Le sette vite di Napster



Il sito di musica più famoso del mondo nel giro di pochi giorni si trova prima a un passo dal fallimento, quindi di nuovo sulla cresta dell’onda. Grazie a Bmg

Breve cronistoria delle ultime settimane di Napster, con finale a sorpresa. Il 14 maggio Konrad Hilbers, presidente e amministratore delegato, dà le dimissioni dopo aver constatato l’impossibilità di cedere la società al gigante dei media Bertelsmann, viste le continue liti in consiglio d’amministrazione. In pratica, un’offerta della major tedesca di rilevare del tutto la compagnia era stata frenata dalla controversia creatasi in seno al consiglio e tra gli stessi soci fondatori in merito ad alcune nomine, non effettuate in maniera proprio regolare secondo una delle parti. Così, Hilbers decide di non volersi trovare a bordo nel momento in cui l’unica possibilità realistica sembra dichiarare il fallimento.

Lo stesso giorno Shawn Fanning – il creatore del popolare software – e diversi altri nomi importanti della società, decidono di seguire Hilbers. Circolano voci inquietanti: ai 70 dipendenti rimasti pare sia offerto di andar via subito con la certezza di poter incassare la liquidazione o prendere una settimana di ferie non pagate nella speranza che nel frattempo si faccia vivo un improbabile finanziatore a salvare la baracca.

Bertelsmann ha comunque un asso nella manica: essendo il primo dei creditori di Napster in caso di fallimento comunque si ritroverebbe a controllare la società e la sua preziosa tecnologia. Solo per le spese di gestione, Bmg ha speso più di 85 milioni di dollari in finanziamenti a Fanning e soci.

Poche ore dopo, il sito sembra irraggiungibile: il tutto lascia presagire una fuga massiccia dei dipendenti, oltre che dei dirigenti. Invece, nell’ora più nera della sua storia, Napster ancora una volta dimostra di avere più vite del proverbiale gatto. Solo 3 giorni dopo, il 17 maggio, Bertelsmann si inventava un’offerta di 8 milioni di dollari, che consentiva alla software house di sopravvivere e convinceva Hilbers e Fanning a tornare sui propri passi. Si arriva a parlare persino del salvataggio di tutti i 70 posti di lavoro.

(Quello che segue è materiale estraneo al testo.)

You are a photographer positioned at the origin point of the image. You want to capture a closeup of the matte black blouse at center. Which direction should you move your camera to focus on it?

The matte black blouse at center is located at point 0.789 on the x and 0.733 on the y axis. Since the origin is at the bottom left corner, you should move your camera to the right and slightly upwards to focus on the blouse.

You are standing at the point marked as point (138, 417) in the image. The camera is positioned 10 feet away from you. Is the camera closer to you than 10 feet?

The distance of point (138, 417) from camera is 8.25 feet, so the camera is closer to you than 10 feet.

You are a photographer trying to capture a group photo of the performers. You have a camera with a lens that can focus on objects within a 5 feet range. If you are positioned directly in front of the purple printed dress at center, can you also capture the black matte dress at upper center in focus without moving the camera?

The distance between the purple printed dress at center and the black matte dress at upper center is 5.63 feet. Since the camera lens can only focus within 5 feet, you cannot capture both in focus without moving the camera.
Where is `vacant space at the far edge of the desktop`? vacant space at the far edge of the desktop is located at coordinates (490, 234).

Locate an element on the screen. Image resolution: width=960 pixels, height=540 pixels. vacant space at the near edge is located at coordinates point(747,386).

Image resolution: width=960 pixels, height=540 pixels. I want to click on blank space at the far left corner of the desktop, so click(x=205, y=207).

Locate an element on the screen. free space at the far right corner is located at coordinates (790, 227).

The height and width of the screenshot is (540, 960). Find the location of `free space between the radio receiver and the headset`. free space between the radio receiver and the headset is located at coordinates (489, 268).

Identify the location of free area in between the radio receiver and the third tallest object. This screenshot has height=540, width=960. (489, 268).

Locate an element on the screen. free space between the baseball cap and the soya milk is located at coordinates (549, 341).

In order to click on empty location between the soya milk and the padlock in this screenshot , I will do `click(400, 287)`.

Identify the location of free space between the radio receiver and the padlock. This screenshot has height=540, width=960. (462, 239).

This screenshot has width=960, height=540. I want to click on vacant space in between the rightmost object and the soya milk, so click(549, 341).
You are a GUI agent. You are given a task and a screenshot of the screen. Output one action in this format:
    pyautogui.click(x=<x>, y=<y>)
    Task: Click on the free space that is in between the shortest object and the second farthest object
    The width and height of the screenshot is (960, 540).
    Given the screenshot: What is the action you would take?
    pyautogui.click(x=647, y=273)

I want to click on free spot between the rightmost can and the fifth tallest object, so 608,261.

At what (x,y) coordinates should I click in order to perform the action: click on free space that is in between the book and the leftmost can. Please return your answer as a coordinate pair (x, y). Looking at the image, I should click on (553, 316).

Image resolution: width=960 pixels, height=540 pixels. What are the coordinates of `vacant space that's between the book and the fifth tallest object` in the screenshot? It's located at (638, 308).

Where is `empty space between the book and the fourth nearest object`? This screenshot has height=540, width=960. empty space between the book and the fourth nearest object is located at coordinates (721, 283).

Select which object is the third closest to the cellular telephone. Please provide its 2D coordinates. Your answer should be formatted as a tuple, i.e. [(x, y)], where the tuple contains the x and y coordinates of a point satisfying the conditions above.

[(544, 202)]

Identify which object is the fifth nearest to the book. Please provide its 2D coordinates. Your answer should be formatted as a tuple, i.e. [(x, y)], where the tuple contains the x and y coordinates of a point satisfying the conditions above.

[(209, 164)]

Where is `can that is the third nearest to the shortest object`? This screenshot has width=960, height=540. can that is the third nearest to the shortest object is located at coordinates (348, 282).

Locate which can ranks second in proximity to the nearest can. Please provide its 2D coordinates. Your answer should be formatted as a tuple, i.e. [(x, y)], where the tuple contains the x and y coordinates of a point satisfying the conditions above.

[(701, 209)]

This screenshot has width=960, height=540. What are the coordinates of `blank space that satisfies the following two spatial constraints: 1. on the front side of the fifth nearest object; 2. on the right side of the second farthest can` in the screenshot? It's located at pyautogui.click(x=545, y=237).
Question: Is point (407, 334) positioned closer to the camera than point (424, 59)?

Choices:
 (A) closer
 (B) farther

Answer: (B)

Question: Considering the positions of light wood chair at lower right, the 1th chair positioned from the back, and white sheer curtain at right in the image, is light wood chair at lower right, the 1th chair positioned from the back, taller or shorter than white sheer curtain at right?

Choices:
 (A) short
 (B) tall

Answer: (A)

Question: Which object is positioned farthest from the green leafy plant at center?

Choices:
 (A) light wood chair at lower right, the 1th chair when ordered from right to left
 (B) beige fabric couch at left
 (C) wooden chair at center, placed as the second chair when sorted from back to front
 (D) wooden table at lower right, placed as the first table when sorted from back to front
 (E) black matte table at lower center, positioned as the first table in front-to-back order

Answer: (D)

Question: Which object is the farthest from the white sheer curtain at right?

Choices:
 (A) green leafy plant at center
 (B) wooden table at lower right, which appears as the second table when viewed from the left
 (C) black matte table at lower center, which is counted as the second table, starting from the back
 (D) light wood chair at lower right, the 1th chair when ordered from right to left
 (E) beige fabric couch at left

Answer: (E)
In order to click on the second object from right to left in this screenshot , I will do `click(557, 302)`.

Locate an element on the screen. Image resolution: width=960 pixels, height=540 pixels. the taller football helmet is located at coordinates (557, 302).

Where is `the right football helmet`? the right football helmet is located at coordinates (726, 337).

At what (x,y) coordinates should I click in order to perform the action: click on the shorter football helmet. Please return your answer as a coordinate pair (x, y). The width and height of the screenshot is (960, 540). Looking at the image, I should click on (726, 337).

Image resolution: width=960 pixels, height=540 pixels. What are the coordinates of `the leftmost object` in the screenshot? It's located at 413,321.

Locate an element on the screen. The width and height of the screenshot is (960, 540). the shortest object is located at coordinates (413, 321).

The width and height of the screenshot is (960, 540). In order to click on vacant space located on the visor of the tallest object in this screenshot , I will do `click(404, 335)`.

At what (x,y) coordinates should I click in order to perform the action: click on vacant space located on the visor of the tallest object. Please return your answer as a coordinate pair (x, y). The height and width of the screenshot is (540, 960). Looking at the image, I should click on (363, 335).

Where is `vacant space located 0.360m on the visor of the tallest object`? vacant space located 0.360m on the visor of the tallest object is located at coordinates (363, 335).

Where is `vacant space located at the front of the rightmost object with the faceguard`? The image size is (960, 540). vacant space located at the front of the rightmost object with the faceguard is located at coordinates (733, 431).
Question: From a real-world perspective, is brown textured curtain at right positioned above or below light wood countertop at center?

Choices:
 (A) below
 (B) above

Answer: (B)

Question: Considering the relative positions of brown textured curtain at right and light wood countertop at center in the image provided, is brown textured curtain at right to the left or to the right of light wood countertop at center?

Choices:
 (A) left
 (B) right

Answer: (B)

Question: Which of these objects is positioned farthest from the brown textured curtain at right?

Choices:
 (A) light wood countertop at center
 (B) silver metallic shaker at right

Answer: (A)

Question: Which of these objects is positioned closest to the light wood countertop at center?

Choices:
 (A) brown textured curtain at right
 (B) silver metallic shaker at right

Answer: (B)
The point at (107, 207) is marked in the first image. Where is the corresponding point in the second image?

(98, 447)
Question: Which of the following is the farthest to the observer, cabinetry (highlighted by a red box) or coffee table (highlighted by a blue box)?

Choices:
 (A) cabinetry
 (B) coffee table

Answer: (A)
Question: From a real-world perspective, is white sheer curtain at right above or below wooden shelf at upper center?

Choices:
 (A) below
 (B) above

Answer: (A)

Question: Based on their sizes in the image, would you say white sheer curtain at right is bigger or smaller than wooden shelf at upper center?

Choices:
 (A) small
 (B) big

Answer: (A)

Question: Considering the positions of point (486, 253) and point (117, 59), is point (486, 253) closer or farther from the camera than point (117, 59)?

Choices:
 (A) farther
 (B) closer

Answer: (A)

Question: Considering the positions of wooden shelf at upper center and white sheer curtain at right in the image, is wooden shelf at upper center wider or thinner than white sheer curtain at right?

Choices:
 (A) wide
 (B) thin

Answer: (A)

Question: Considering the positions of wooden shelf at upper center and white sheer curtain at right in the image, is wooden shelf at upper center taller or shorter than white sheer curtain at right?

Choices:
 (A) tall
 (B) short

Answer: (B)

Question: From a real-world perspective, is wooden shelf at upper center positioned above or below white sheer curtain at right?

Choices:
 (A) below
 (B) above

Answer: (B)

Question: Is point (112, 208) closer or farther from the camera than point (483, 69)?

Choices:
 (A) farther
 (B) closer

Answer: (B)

A questo punto Napster – con l’ennesima iniezione di capitali – potrebbe cercare di ususfruire del Chapter 11, sorta di tutela fallimentare, che lo terrebbe al riparo per un po’ dagli altri creditori.
Se l’offerta vi pare esagerata, basti pensare a quanto finora aveva “bruciato” la stessa Bmg in Napster e al fatto che fino a pochi giorni prima l’ultima offerta d’acquisto era stata di 16 milioni.
Così, i tedeschi parrebbero aver concluso un affarone. Ma la parola fine e l’eventuale rilancio del servizio in formato “subscription” legale sono ancora di là da venire. Ora più che mai, vale la pena continuare a seguire la telenovela del re dei peer-to-peer.